Het diafragma bepaalt dus de hoeveelheid licht die de camera in komt. Je kunt dat goed zien in de reeks op de afbeelding. Er is een vaste getallenreeks voor
het diafragma, niet elke camera kent de hele reeks. Bij elke stap naar rechts in de bovenstaande lijst, halveert de hoeveelheid licht. Bij een stap naar links, verdubbelt de hoeveelheid licht. Zo’n stap heet ook wel een ‘stop’ in de fotografie. Om mooie foto’s te maken is, het gelukkig niet echt nodig om te weten waarom de getallen precies zijn zoals ze zijn. Wel moet je goed onthouden dat een klein diafragmagetal (bijvoorbeeld F 2,8) staat voor een grote lensopening, en een groot diafragmagetal (zoals F 22) juist voor een kleine lensopening.
Behalve licht regelt diafragma ook de scherptediepte. Als je een foto maakt, is nooit alles vanaf je voeten tot aan de horizon scherp in beeld. Alleen dat wat zich binnen een bepaald bereik bevindt, zal mooi scherp op de foto komen: dat is de zogeheten scherptediepte.
Zodra je ergens op scherpstelt, begint het scherpe gebied altijd een stukje dichterbij en zal het doorlopen tot een stukje achter het scherpstelpunt. Voor het gemak kun je scherptediepte daarom ook ‘scherpte in de diepte’ noemen.
Op bijna iedere camera zit bovenop een draaiwieltje
waarmee je de camerastand instelt. De stand bepaalt wat de camera allemaal automatisch voor je doet en wat je zelf moet instellen bij het fotograferen.
Auto-stand
De Auto-stand wordt vaak met een A aangeduid, maar het kan ook een groen cameraatje zijn, of een A met een sterretje erbij. In de Auto-stand regelt de camera alles voor je. Je laat dus het bepalen van het diafragma, de sluitertijd en de iso-waarde over aan de slimmigheid van de camera. Je kunt hierbij zelf niets bijregelen.
Wil je al wat meer controle over wat de camera doet en heb je al wat beter nagedacht over wat voor foto je wilt maken? Dan kun je kiezen voor de Av of A-stand. Hoe het op jouw camera heet, is afhankelijk van het merk, maar het doet hetzelfde.
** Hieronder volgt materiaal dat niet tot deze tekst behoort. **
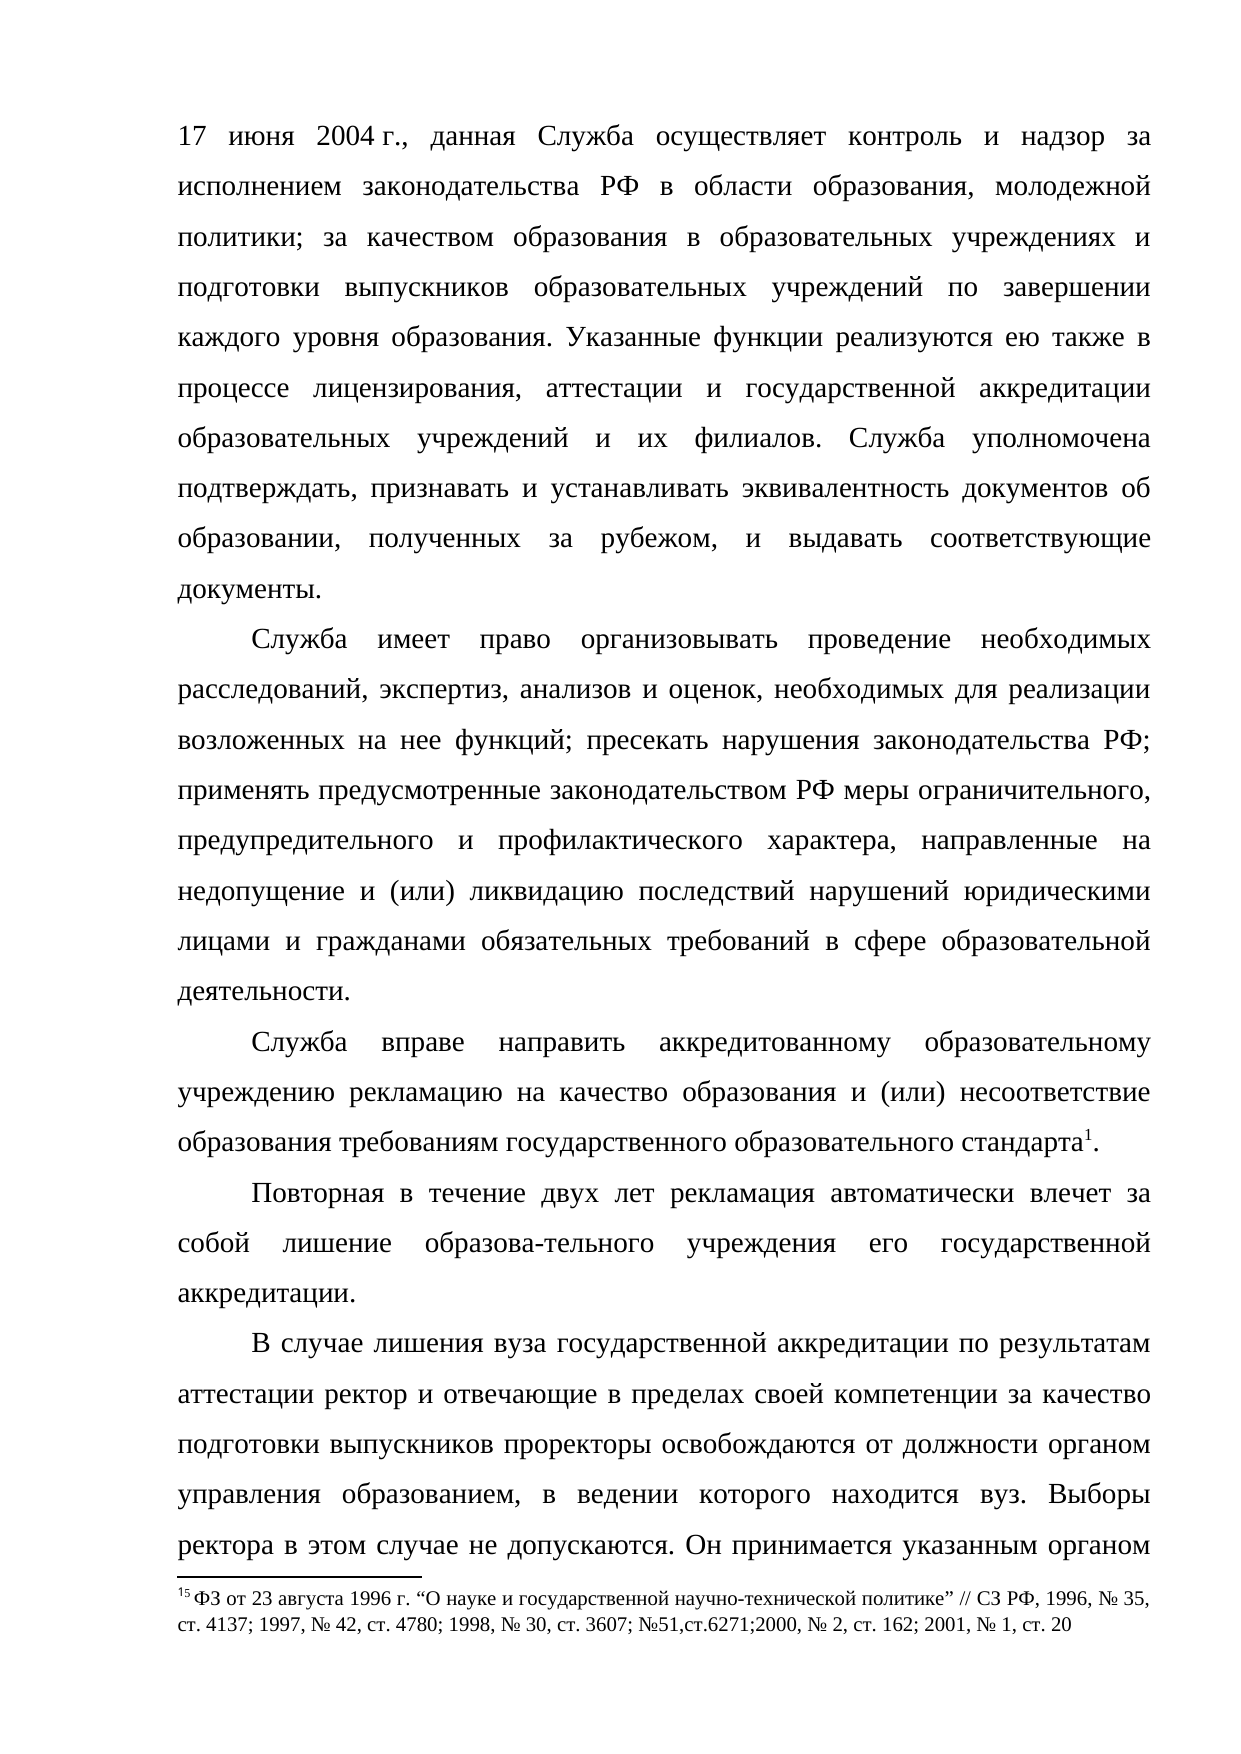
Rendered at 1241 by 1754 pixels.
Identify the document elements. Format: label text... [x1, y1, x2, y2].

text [177, 118, 1152, 604]
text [177, 1326, 1152, 1560]
text Служба имеет право организовывать проведение необходимых расследований, экспертиз, анализов и оценок, необходимых для реализации возложенных на нее функций; пресекать нарушения законодательства РФ; применять предусмотренные законодательством РФ меры ограничительного, предупредительного и профилактического характера, направленные на недопущение и (или) ликвидацию последствий нарушений юридическими лицами и гражданами обязательных требований в сфере образовательной деятельности. [177, 621, 1152, 1007]
text Служба вправе направить аккредитованному образовательному учреждению рекламацию на качество образования и (или) несоответствие образования требованиям государственного образовательного стандарта. [177, 1024, 1152, 1158]
text Повторная в течение двух лет рекламация автоматически влечет за собой лишение образова-тельного учреждения его государственной аккредитации. [177, 1175, 1152, 1309]
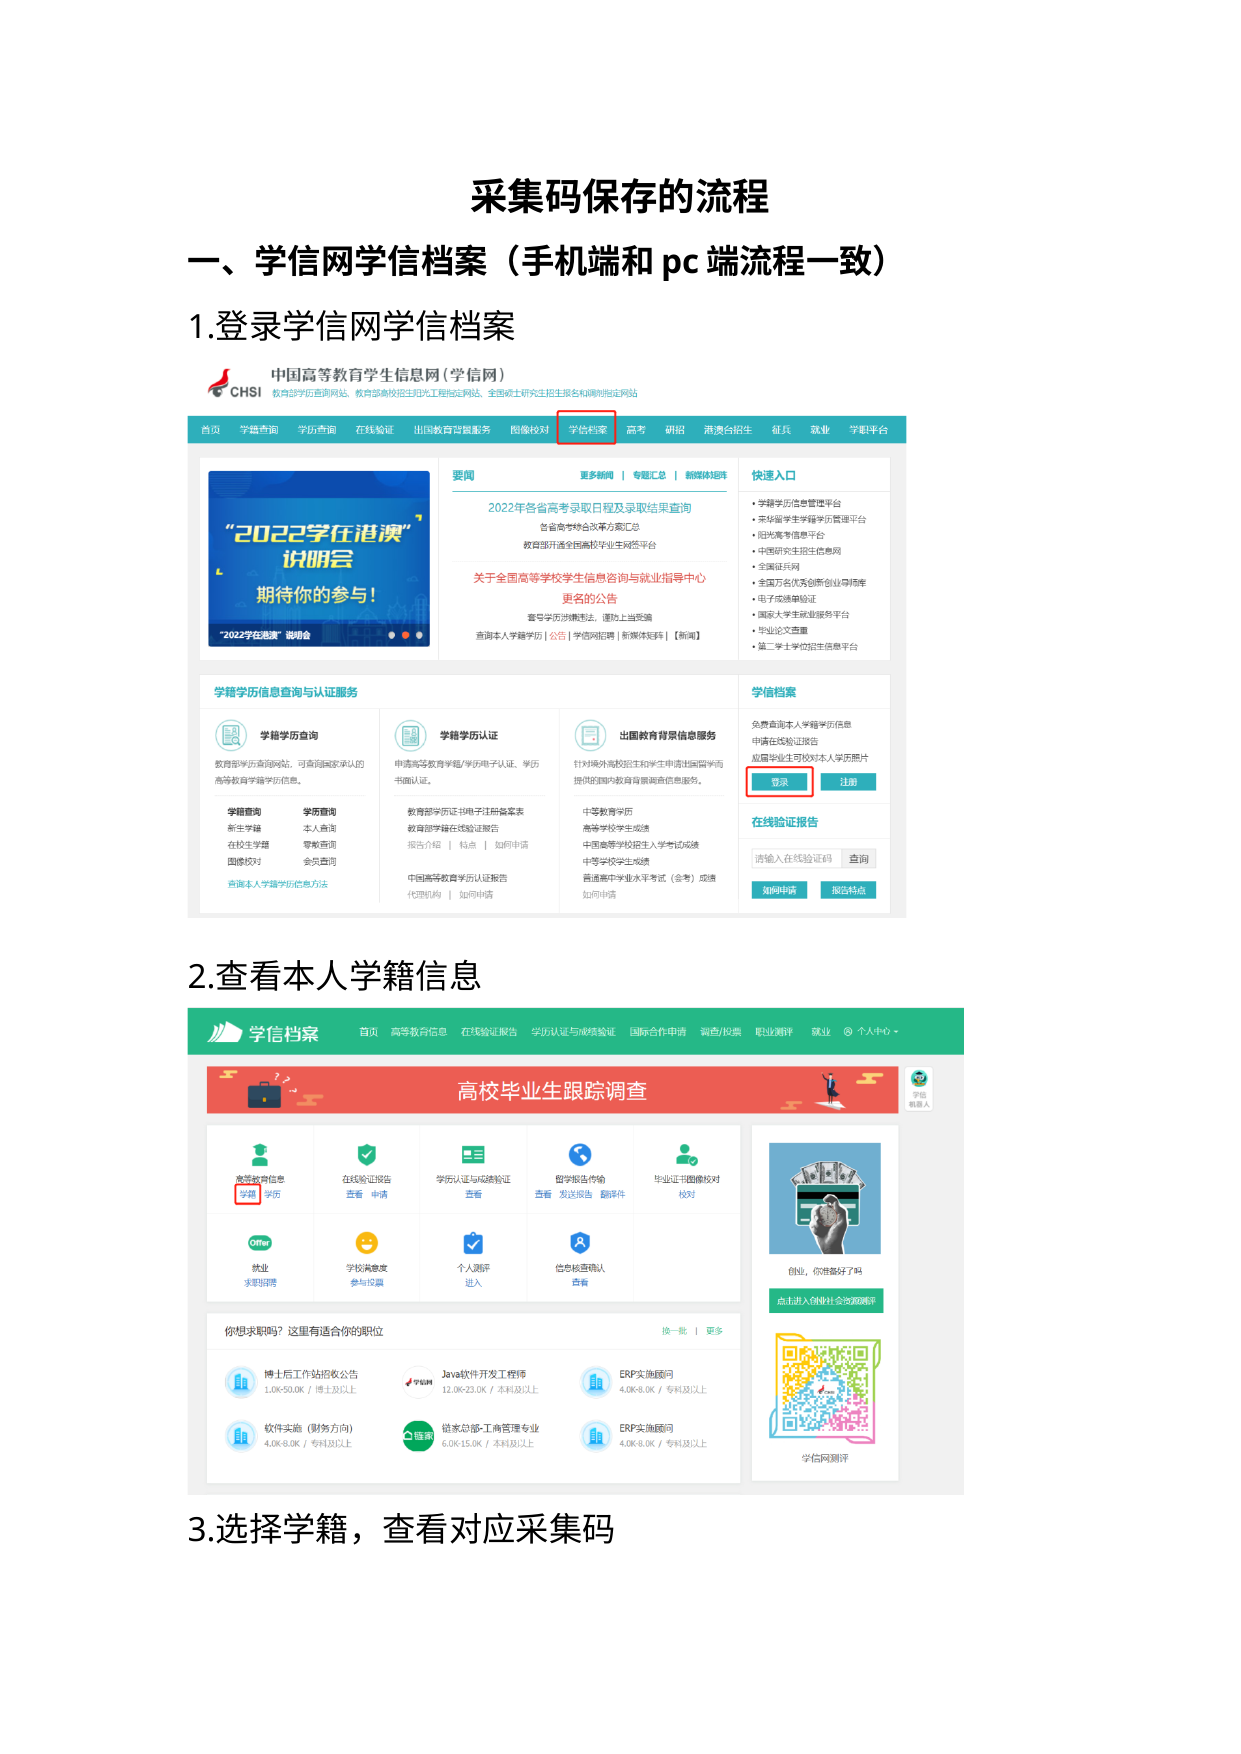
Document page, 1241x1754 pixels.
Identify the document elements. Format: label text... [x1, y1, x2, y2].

text 一、学信网学信档案（手机端和pc端流程一致） [187, 227, 1053, 292]
text 采集码保存的流程 [187, 162, 1053, 227]
picture [187, 357, 907, 918]
picture [187, 1007, 964, 1495]
text 1.登录学信网学信档案 [187, 292, 1053, 357]
text 2.查看本人学籍信息 [187, 942, 1053, 1007]
text 3.选择学籍，查看对应采集码 [187, 1494, 1053, 1559]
Door aan het wieltje te draaien, stel je het diafragma zelf in en deze waarde blijft zo ingesteld staan. De camera past dan alleen de sluitertijd aan. De iso-waarde kun je weer vast instellen of op auto-iso zetten en dus ook overlaten aan de camera. Deze stand gebruik je met name als je het zelf bepalen van de scherptediepte belangrijk vindt (bijvoorbeeld voor landschappen).
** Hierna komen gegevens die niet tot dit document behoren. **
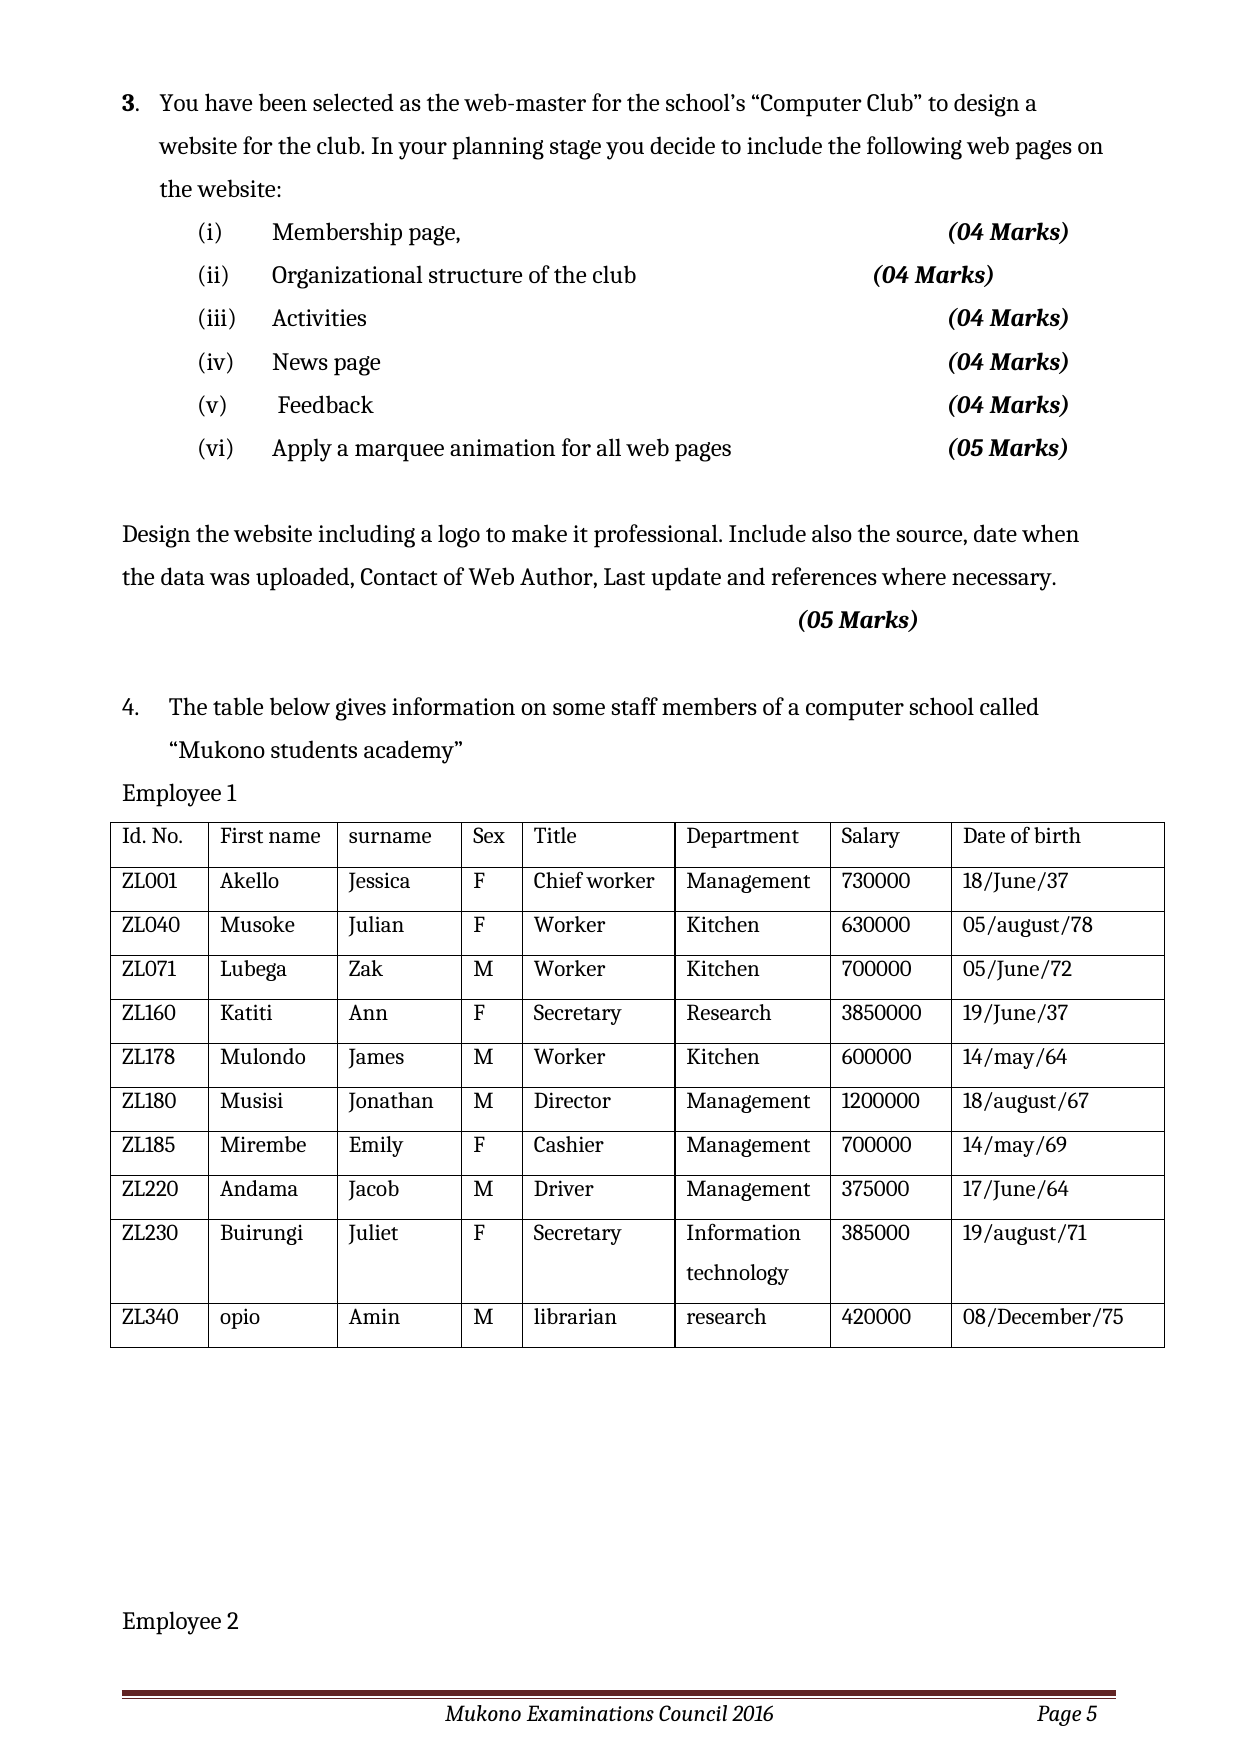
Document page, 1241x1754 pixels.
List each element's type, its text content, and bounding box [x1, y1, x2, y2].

table_header First name [209, 823, 337, 867]
table_cell Julian [338, 912, 461, 955]
table_cell Management [676, 868, 830, 911]
table_cell Driver [523, 1176, 674, 1219]
text (ii) Organizational structure of the club (04 Marks) [122, 261, 1116, 290]
table_cell M [462, 1176, 522, 1219]
table_cell Ann [338, 1000, 461, 1043]
table_cell M [462, 1044, 522, 1087]
table_cell Juliet [338, 1220, 461, 1303]
table_cell 14/may/64 [952, 1044, 1164, 1087]
table_cell M [462, 956, 522, 999]
table_cell Jacob [338, 1176, 461, 1219]
table_cell Secretary [523, 1000, 674, 1043]
table_cell Lubega [209, 956, 337, 999]
table_cell Emily [338, 1132, 461, 1175]
table_cell Worker [523, 956, 674, 999]
table_cell Buirungi [209, 1220, 337, 1303]
table_cell F [462, 912, 522, 955]
table_cell 18/august/67 [952, 1088, 1164, 1131]
text Employee 1 [122, 779, 1116, 807]
table_cell ZL340 [111, 1304, 208, 1347]
table_cell 700000 [831, 1132, 951, 1175]
table_cell Akello [209, 868, 337, 911]
text (iii) Activities (04 Marks) [122, 304, 1116, 333]
table_header Date of birth [952, 823, 1164, 867]
table_cell ZL160 [111, 1000, 208, 1043]
table_cell opio [209, 1304, 337, 1347]
table_cell Kitchen [676, 956, 830, 999]
table_cell Musoke [209, 912, 337, 955]
table_cell Cashier [523, 1132, 674, 1175]
table_cell Musisi [209, 1088, 337, 1131]
table_cell Kitchen [676, 1044, 830, 1087]
table_cell ZL230 [111, 1220, 208, 1303]
table_cell ZL220 [111, 1176, 208, 1219]
table_cell Management [676, 1132, 830, 1175]
table_cell F [462, 1132, 522, 1175]
table_cell 05/June/72 [952, 956, 1164, 999]
table_cell 05/august/78 [952, 912, 1164, 955]
table_cell 1200000 [831, 1088, 951, 1131]
table_cell Management [676, 1176, 830, 1219]
table_cell Katiti [209, 1000, 337, 1043]
table_cell Chief worker [523, 868, 674, 911]
table_cell Worker [523, 1044, 674, 1087]
table_header Sex [462, 823, 522, 867]
table_cell 700000 [831, 956, 951, 999]
text (vi) Apply a marquee animation for all web pages (05 Marks) [122, 434, 1116, 462]
table_header Salary [831, 823, 951, 867]
table_cell Zak [338, 956, 461, 999]
table_cell Andama [209, 1176, 337, 1219]
text Employee 2 [122, 1607, 1116, 1635]
table_cell ZL071 [111, 956, 208, 999]
table_cell librarian [523, 1304, 674, 1347]
table_cell ZL040 [111, 912, 208, 955]
table_cell Secretary [523, 1220, 674, 1303]
text (i) Membership page, (04 Marks) [122, 218, 1116, 247]
table_cell Information technology [676, 1220, 830, 1303]
table_cell 420000 [831, 1304, 951, 1347]
table_cell 3850000 [831, 1000, 951, 1043]
table_cell ZL185 [111, 1132, 208, 1175]
table_cell Director [523, 1088, 674, 1131]
text Design the website including a logo to make it professional. Include also the source, date when the data was uploaded, Contact of Web Author, Last update and references where necessary. (05 Marks) [122, 520, 1116, 635]
table_cell Kitchen [676, 912, 830, 955]
table_cell Research [676, 1000, 830, 1043]
table_cell Jonathan [338, 1088, 461, 1131]
table_cell Mirembe [209, 1132, 337, 1175]
table_header surname [338, 823, 461, 867]
table_cell 600000 [831, 1044, 951, 1087]
table_cell 375000 [831, 1176, 951, 1219]
table_cell 385000 [831, 1220, 951, 1303]
table_cell F [462, 1000, 522, 1043]
table_cell 18/June/37 [952, 868, 1164, 911]
table_cell 17/June/64 [952, 1176, 1164, 1219]
text 4. The table below gives information on some staff members of a computer school called “Mukono students academy” [122, 692, 1116, 764]
table_header Title [523, 823, 674, 867]
table_cell ZL178 [111, 1044, 208, 1087]
table_header Id. No. [111, 823, 208, 867]
table_cell 19/august/71 [952, 1220, 1164, 1303]
table_cell Amin [338, 1304, 461, 1347]
text (iv) News page (04 Marks) [122, 347, 1116, 376]
table_cell James [338, 1044, 461, 1087]
table_cell Jessica [338, 868, 461, 911]
table_cell F [462, 1220, 522, 1303]
table_cell Mulondo [209, 1044, 337, 1087]
table_header Department [676, 823, 830, 867]
table_cell Worker [523, 912, 674, 955]
table_cell M [462, 1304, 522, 1347]
table_cell 630000 [831, 912, 951, 955]
text 3. You have been selected as the web-master for the school’s “Computer Club” to design a website for the club. In your planning stage you decide to include the following web pages on the website: [122, 89, 1116, 204]
table_cell ZL180 [111, 1088, 208, 1131]
table_cell ZL001 [111, 868, 208, 911]
text (v) Feedback (04 Marks) [122, 391, 1116, 419]
table_cell 19/June/37 [952, 1000, 1164, 1043]
table_cell M [462, 1088, 522, 1131]
table_cell 14/may/69 [952, 1132, 1164, 1175]
table_cell Management [676, 1088, 830, 1131]
table_cell research [676, 1304, 830, 1347]
table_cell 08/December/75 [952, 1304, 1164, 1347]
table_cell 730000 [831, 868, 951, 911]
table_cell F [462, 868, 522, 911]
Tv-stand of S-stand: sluitertijdvoorkeuze
Wil je juist meer controle over de bewegingsonscherpte in de foto (bijvoorbeeld bij sportfotografie, spelende kinderen of dieren), dan kies je voor Tv of de S-stand (ook hier is de letter afhankelijk van het merk van je camera).
Door aan het wieltje te draaien, stel je de sluitertijd in en deze blijft zo ingesteld staan. De camera past dan alleen het diafragma aan. De iso-waarde kun je weer vast instellen of op auto-iso zetten en dus ook overlaten aan de camera. Dit is bijvoorbeeld handig voor sportfotografie, waarbij een korte sluitertijd vereist is.
In de P-stand regelt de camera ook alles voor je. Soms kun je de isowaarde nog wel zelf instellen als je dat wilt, maar het bepalen van het diafragma en de sluitertijd laat je over aan de camera. Wil je de iso-waarde ook uit handen geven, zet deze dan op auto-iso. Door aan het wieltje op de camera te draaien, kun je wel de verdeling tussen diafragma en sluitertijd verschuiven.
Bij de meeste camera’s kun je in de handmatige stand tot een maximale sluitertijd van 30 seconden kiezen. Wil je nog langer, dan kom je in de bulb-stand. In deze stand staat je (digitale) sluiter open zolang je de ontspan knop indrukt! Laat je deze los, dan sluit je sluiter. Handig voor bijvoorbeeld het fotograferen van de sterrenhemel. Zoek hem op in je instellingen.
In de M-stand heb je controle over zowel de sluitertijd als het diafragma. Deze stand gebruik je meestal vooral als je de tijd hebt voor een foto en als je alle instellingen zelf wilt bepalen. De iso-waarde kun je weer vast instellen of op auto-iso zetten en dus overlaten aan de camera.